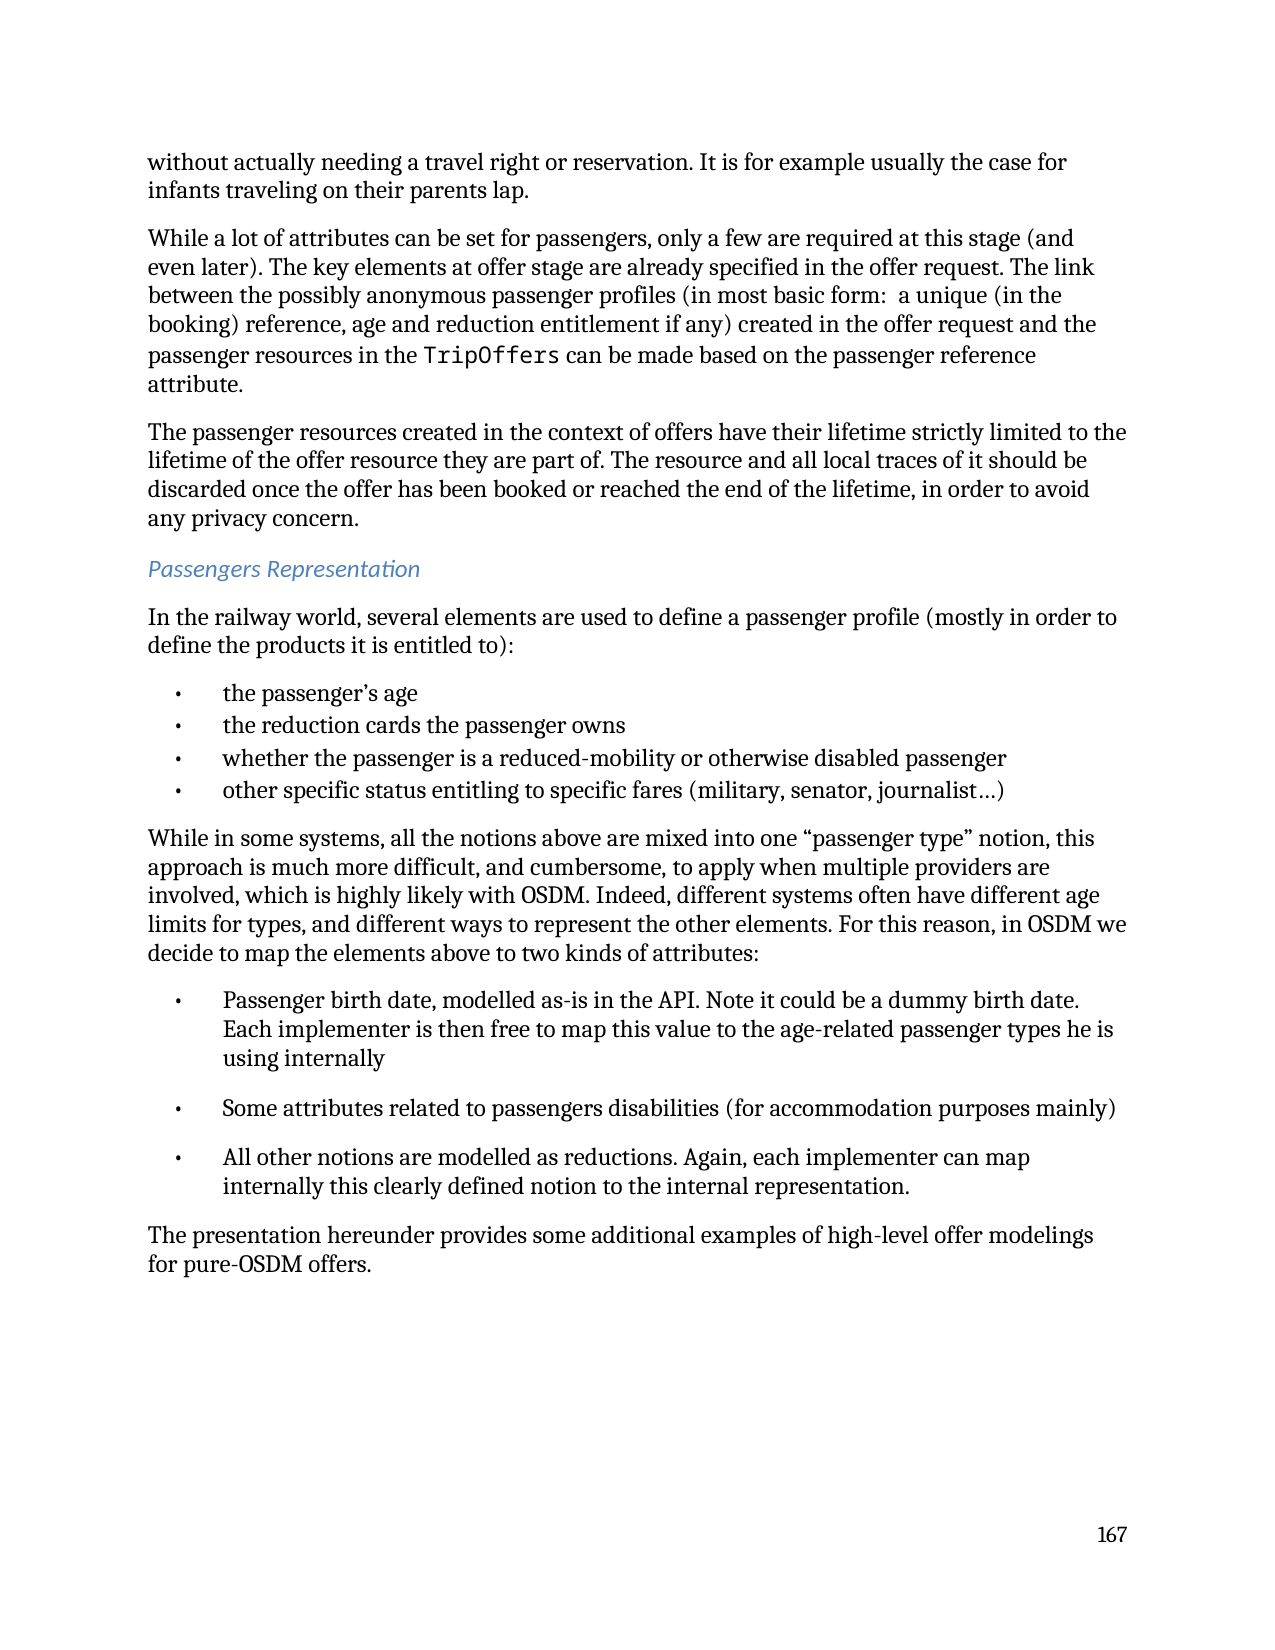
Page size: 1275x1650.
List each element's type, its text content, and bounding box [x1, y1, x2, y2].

list Passenger birth date, modelled as-is in the API. Note it could be a dummy birth date. Each implementer is then free to map this value to the age-related passenger types he is using internally [173, 986, 1127, 1073]
list the passenger’s age [173, 679, 1127, 708]
text The presentation hereunder provides some additional examples of high-level offer modelings for pure-OSDM offers. [148, 1221, 1127, 1279]
list other specific status entitling to specific fares (military, senator, journalist…) [173, 776, 1127, 805]
text The passenger resources created in the context of offers have their lifetime strictly limited to the lifetime of the offer resource they are part of. The resource and all local traces of it should be discarded once the offer has been booked or reached the end of the lifetime, in order to avoid any privacy concern. [148, 418, 1127, 533]
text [148, 148, 1127, 205]
list whether the passenger is a reduced-mobility or otherwise disabled passenger [173, 744, 1127, 773]
subtitle Passengers Representation [148, 553, 1127, 584]
list the reduction cards the passenger owns [173, 711, 1127, 740]
text While a lot of attributes can be set for passengers, only a few are required at this stage (and even later). The key elements at offer stage are already specified in the offer request. The link between the possibly anonymous passenger profiles (in most basic form: a unique (in the booking) reference, age and reduction entitlement if any) created in the offer request and the passenger resources in the TripOffers can be made based on the passenger reference attribute. [148, 224, 1127, 399]
text While in some systems, all the notions above are mixed into one “passenger type” notion, this approach is much more difficult, and cumbersome, to apply when multiple providers are involved, which is highly likely with OSDM. Indeed, different systems often have different age limits for types, and different ways to represent the other elements. For this reason, in OSDM we decide to map the elements above to two kinds of attributes: [148, 824, 1127, 968]
list All other notions are modelled as reductions. Again, each implementer can map internally this clearly defined notion to the internal representation. [173, 1143, 1127, 1201]
text In the railway world, several elements are used to define a passenger profile (mostly in order to define the products it is entitled to): [148, 603, 1127, 660]
list Some attributes related to passengers disabilities (for accommodation purposes mainly) [173, 1093, 1127, 1122]
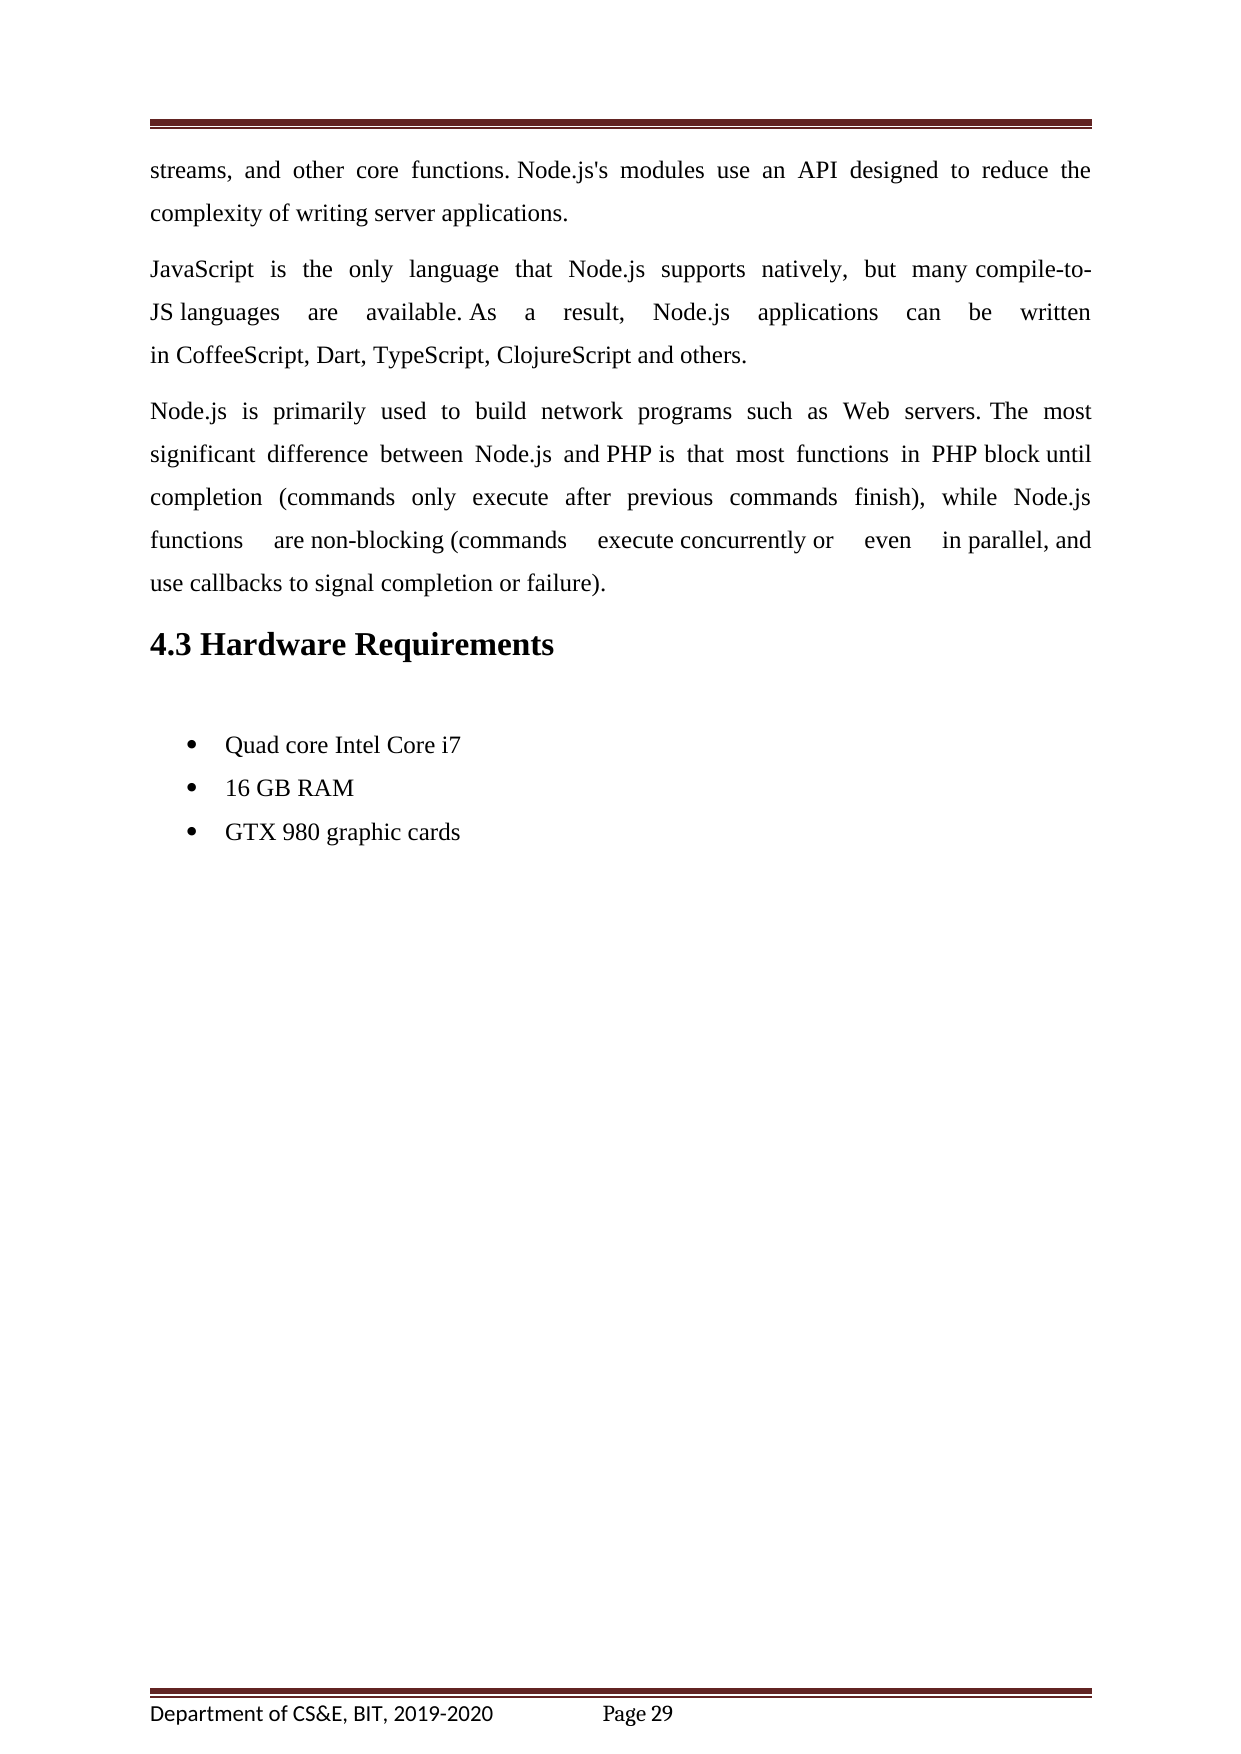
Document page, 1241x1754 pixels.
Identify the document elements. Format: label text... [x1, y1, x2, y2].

※

WRITTEN TASK: Check each line above for the word "internally" and copy every line that has it.

ANSWER SECTION:
list Passenger birth date, modelled as-is in the API. Note it could be a dummy birth date. Each implementer is then free to map this value to the age-related passenger types he is using internally [173, 986, 1127, 1073]
list All other notions are modelled as reductions. Again, each implementer can map internally this clearly defined notion to the internal representation. [173, 1143, 1127, 1201]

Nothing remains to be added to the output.